Here is a simple example for configuring the default
model for SST2, with a TensorFlow backend for 2 epochs:
{
"batchsz": 50,
"preproc": {
"mxlen": 100,
"rev": false,
"clean": true
},
"backend": "tensorflow",
"dataset": "SST2",
"loader": {
"reader_type": "default"
},
"unif": 0.25,
"model": {
"model_type": "default",
"filtsz": [3,4,5],
"cmotsz": 100,
"dropout": 0.5,
"finetune": true
},
"word_embeddings": {
"label": "w2v-gn"
},
"train": {
"epochs": 2,
"optim": "adadelta",
"eta": 1.0,
"model_base": "./models/sst2",
"early_stopping_metric": "acc"
}
}
Here is a simple example of configuring mead
to run a BLSTM-CRF in pytorch
against the CONLL dataset:
{
"batchsz": 10,
"conll_output": "conllresults.conll",
"test_thresh": 10,
"charsz": 30,
"unif": 0.1,
"preproc": {
"mxlen": -1,
"mxwlen": -1,
"lower": true
},
"backend": "pytorch",
"dataset": "conll",
"loader": {
"reader_type": "default"
},
"model": {
"model_type": "default",
"cfiltsz": [3],
"hsz": 200,
"wsz": 30,
"dropout": 0.5,
"rnntype": "blstm",
"layers": 2,
"crf": 1
},
"word_embeddings": {
"label": "glove-6B-100"
},
"train": {
"epochs": 100,
"optim": "sgd",
"decay": 0,
"eta": 0.015,
"mom": 0.9,
"patience": 40,
"early_stopping_metric": "f1",
"clip": 5.0
}
}
You can provide your own dataset and embedding files in mead
by changing the datasets.json
or embeddings.json
. We provide some standard ones, see this doc for details.

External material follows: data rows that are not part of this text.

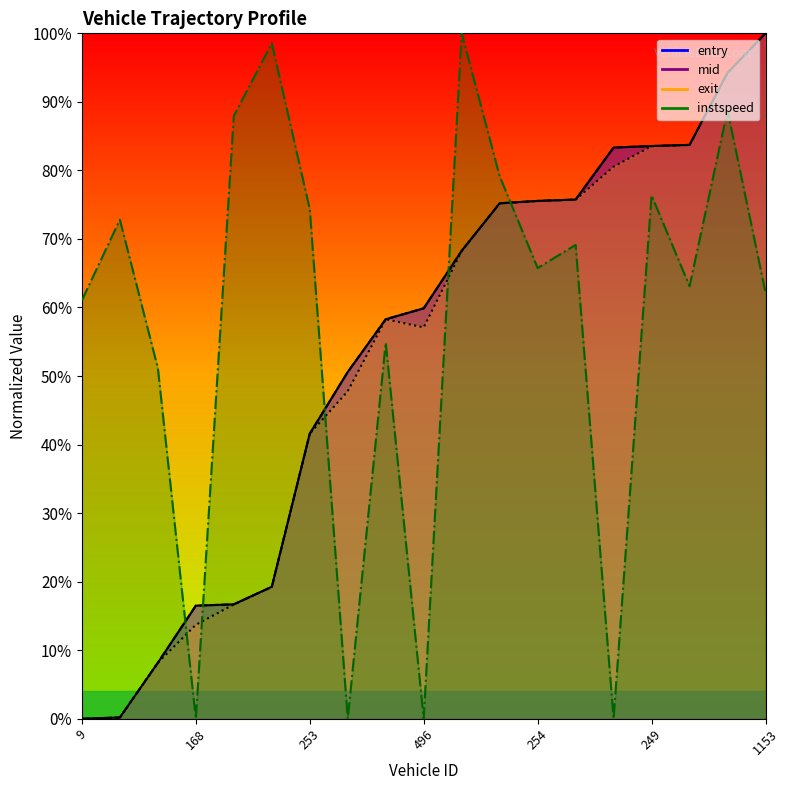

Reading left to right, extract all data points from this chart.

entry: 0.0	0.2	8.2	16.5	16.7	19.3	41.6	50.6	58.3	59.9	68.3	75.2	75.5	75.8	83.3	83.6	83.7	94.2	100.0
mid: 0.0	0.2	8.2	16.5	16.7	19.2	41.6	50.6	58.3	59.9	68.3	75.2	75.5	75.7	83.3	83.6	83.7	94.2	100.0
exit: 0.0	0.2	8.2	13.7	16.7	19.2	41.6	47.8	58.3	57.1	68.2	75.2	75.5	75.7	80.5	83.5	83.7	94.2	100.0
instspeed: 61.0	72.8	51.2	0.0	88.0	98.5	74.4	0.0	54.9	0.0	100.0	79.2	65.8	69.1	0.0	76.3	63.1	88.7	62.2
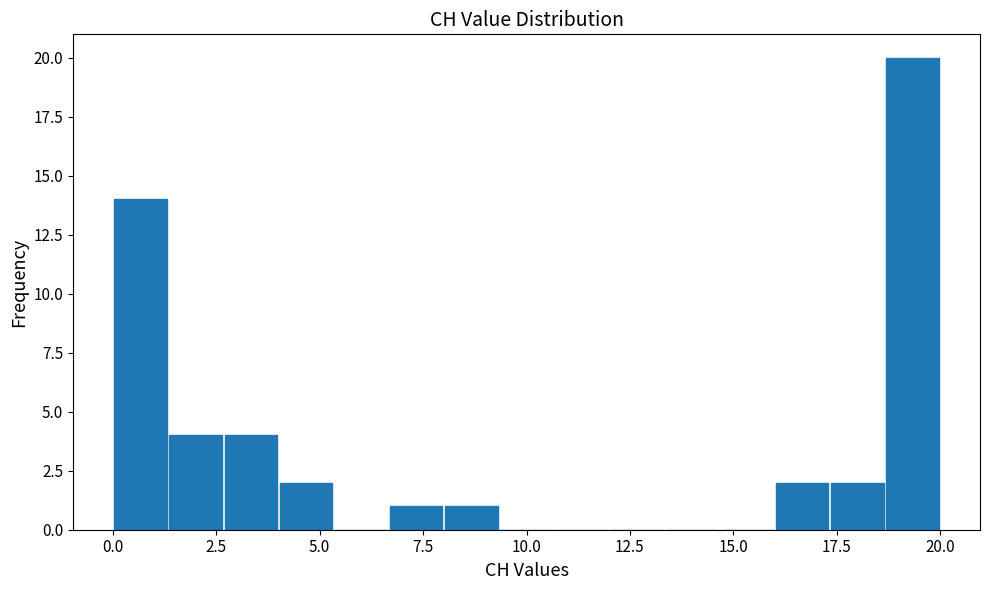

Around what value on the x-axis is the tallest bar? Give the approximate position of its centre, as read against the axis.

19.5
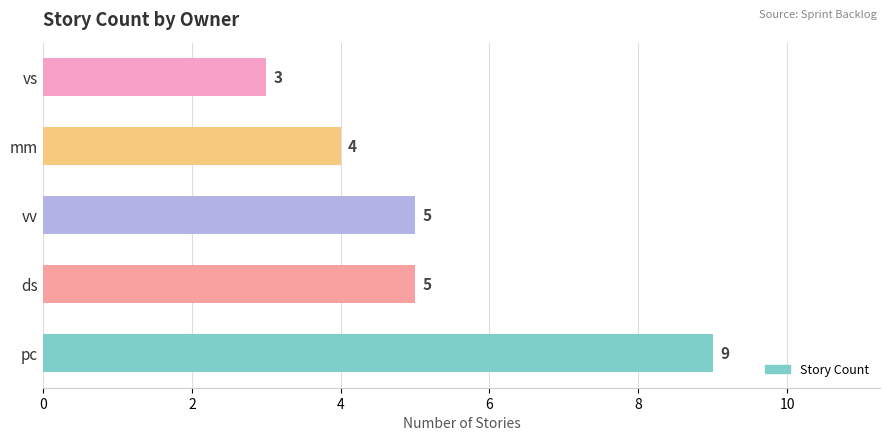

What is the difference between the second highest and minimum values?

2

Adding new models in mead is easy: under addons/
add 1. model architecture, 2. trainer (if necessary) 3. data reader (if necessary). The model files should start with task_
, eg, if you are adding a tagger
model, it should be called tagger_xxx.py
. Similarly, the reader files should start with reader_
. In the configuration file, change the model_type
and/or reader_type
to xxx
from default
. Add this directory to your PYTHONPATH
and run the code as before i.e., python trainer.py --task tagger --config config/xxx.json
and Baseline will pick up the new model automatically.
For tagger
, Baseline supports multuple features in the CoNLL IOB file. For eg., you can include the POS chunks as:
Barrack B-NP B-PER
Obama B-NP I-PER
If this feature is called pos
, your configuration file would change slightly:
"loader": {
"reader_type": "default",
"extended_features": {
"pos": 1
}
},
"pos":1
indicates that pos
is the first feature in the CoNLL file. You can include multiple features. The last column in the ConLL file is considered the IOB label
. For each feature, you CAN create an embedding file (in Word2Vec
or Glove
format). The embedding file is the mapping from the string feature to real values, eg:
B-NP 010001
I-NP 012221
shows an embedding file pos.txt
in Word2Vec
format. Again, to use this, you would need to change the config a little:
"word_embeddings": {"label": "glove-42B"},
"extended_embed_info": {
"pos": {"embedding":"/data/embeddings/pos.txt"}
},
Creating an embedding file is not necessary, if you do not provide one we will initialize these features with random values. However, you must provide a dimension size in that case. Your config file will change to:
"word_embeddings": {"label": "glove-42B"},
"extended_embed_info": {
"pos": {"dsz":10}
},
An example of this is provided in gazetter model (one that includes gazetter information in NER tagging): the code and the JSON file. Including gazetteers does improve the result on wnut17 dataset.